New bipartisan bill would force Google to break up its ad business

New bipartisan bill would force Google to break up its ad business


CEO of Alphabet and Google Sundar Pichai

Mateusz Wlodarczyk | Nurphoto | Getty Images

A new bipartisan proposal takes aim at Google and would force it to break up its digital advertising business if passed.

The Competition and Transparency in Digital Advertising Act was introduced Thursday by a group of key Senators on the Judiciary subcommittee on antitrust: the ranking member and chair, Sens. Mike Lee, R-Utah, and Amy Klobuchar, D-Minn., as well as Sens. Ted Cruz, R-Texas and Richard Blumenthal, D-Conn.

Advertising is a huge part of parent company Alphabet’s business.
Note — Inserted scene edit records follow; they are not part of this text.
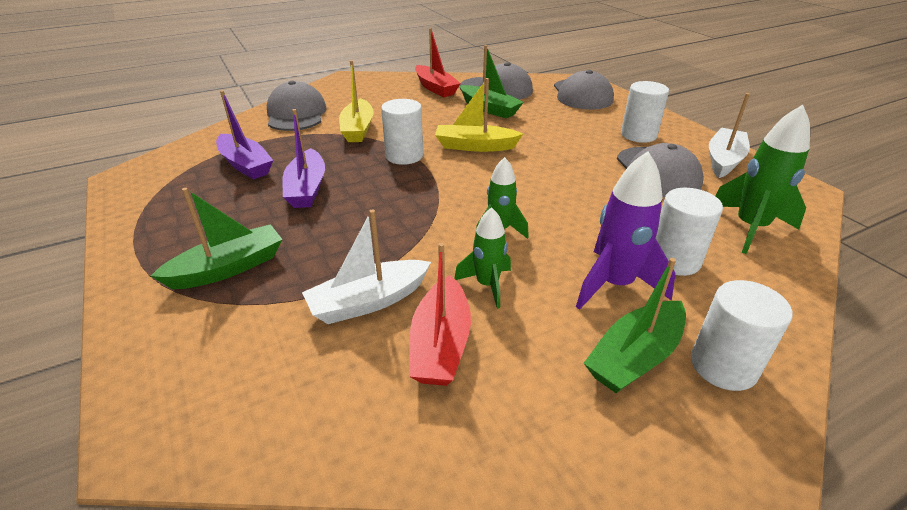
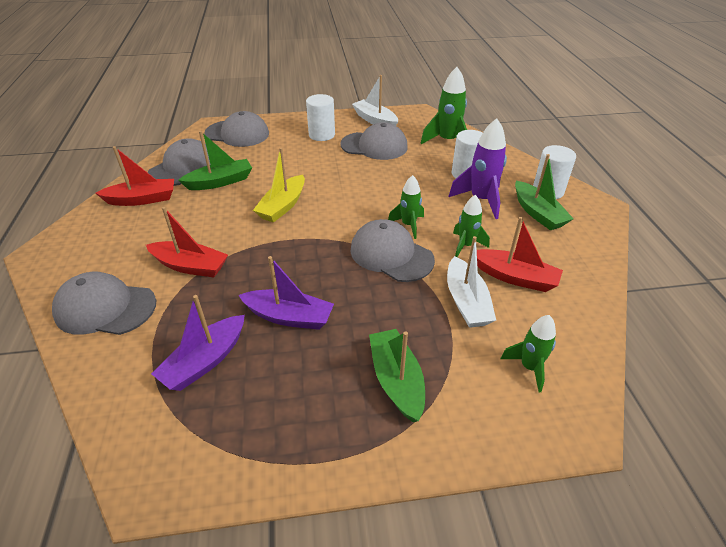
camera: 70 degrees left, 5 degrees up
purple boat [216,90,273,180] -> purple boat turned 150 degrees clockwise [151,295,245,391]
yellow boat [339,60,374,142] -> red boat [146,207,228,277]
white cylinder [381,99,423,165] -> none
none -> grey cap [351,219,435,282]
none -> green rocket [501,315,556,392]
In Q1, Alphabet reported $68.01 billion in revenue, $54.66 billion of which was generated by advertising — up from $44.68 billion the year prior.
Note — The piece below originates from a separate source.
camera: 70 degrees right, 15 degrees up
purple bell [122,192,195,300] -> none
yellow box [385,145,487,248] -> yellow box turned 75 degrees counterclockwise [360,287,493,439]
The bill would ban companies that process more than $20 billion annually in digital ad transactions from participating in more than one part of the digital ad process, according to The Wall Street Journal, which first reported the news.
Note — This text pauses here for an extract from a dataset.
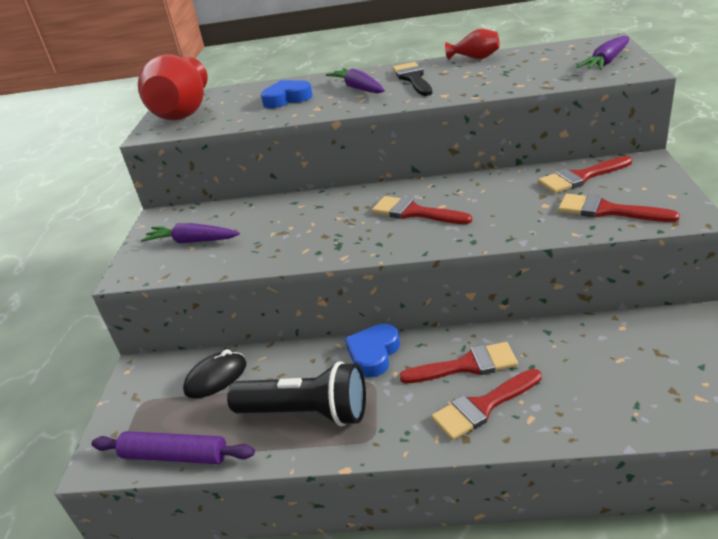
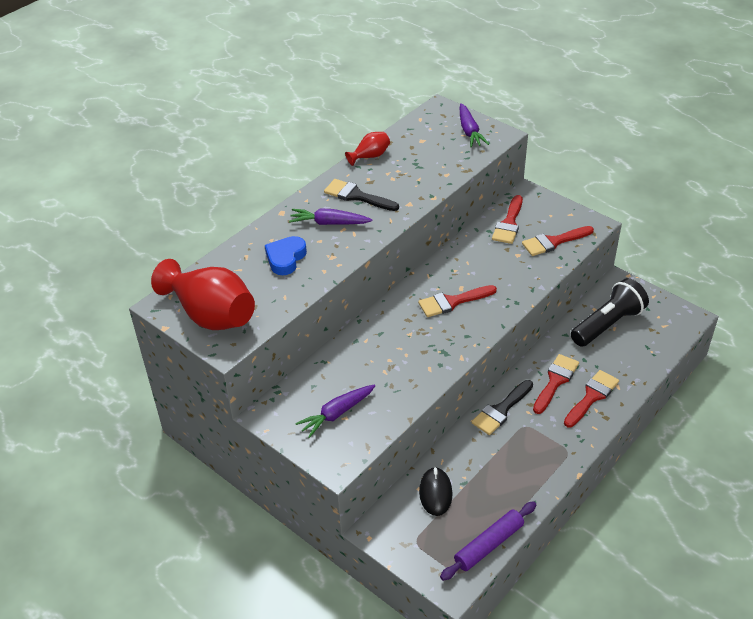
camera: 55 degrees left, 10 degrees up
black flashlight [227,361,366,426] -> black flashlight moved to [571,278,649,347]
blue heart [345,324,400,377] -> black brush [471,380,533,435]
red brush [431,369,542,440] -> red brush turned 150 degrees counterclockwise [564,370,619,427]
Google infamously has a hand in multiple steps of the digital ads process, a business that has become the focus of a state-led antitrust lawsuit against the company. Google runs an auction, or exchange, where ad transactions are made and also runs tools to help companies sell and buy ads. If the new legislation passed, it would have to choose in which part of the business it would want to remain.

“When you have Google simultaneously serving as a seller and a buyer and running an exchange, that gives them an unfair, undue advantage in the marketplace, one that doesn’t necessarily reflect the value they are providing,” Lee told the Journal in an interview. “When a company can wear all these hats simultaneously, it can engage in conduct that harms everyone.”

“Advertising tools from Google and many competitors help American websites and apps fund their content, help businesses grow, and help protect users from privacy risks and misleading ads,” a Google spokesperson said in a statement. “Breaking those tools would hurt publishers and advertisers, lower ad quality, and create new privacy risks. And, at a time of heightened inflation, it would handicap small businesses looking for easy and effective ways to grow online. The real issue is low-quality data brokers who threaten Americans’ privacy and flood them with spammy ads. In short, this is the wrong bill, at the wrong time, aimed at the wrong target.”

The coalition behind the bill underscores the way support for reining in tech power through antitrust reform cuts across ideological lines. It’s also notable that Lee, the top Republican on the subcommittee, led the bill, given he has opposed some of the other antitrust reforms on the table from Klobuchar and others.

Klobuchar, as chair of the subcommittee, has led an effort to get competition reforms passed this year. So far, two major bills have stood out as having a fighting chance of becoming law if Congress moves on them in time: the American Innovation and Choice Online Act, which would prevent dominant platforms from favoring their own products over those of competitors that rely on their services, and the Open App Markets Act, which would have a similar impact but focuses on app stores like those from Apple and Google. Lee supported the latter, but not the former, during committee votes.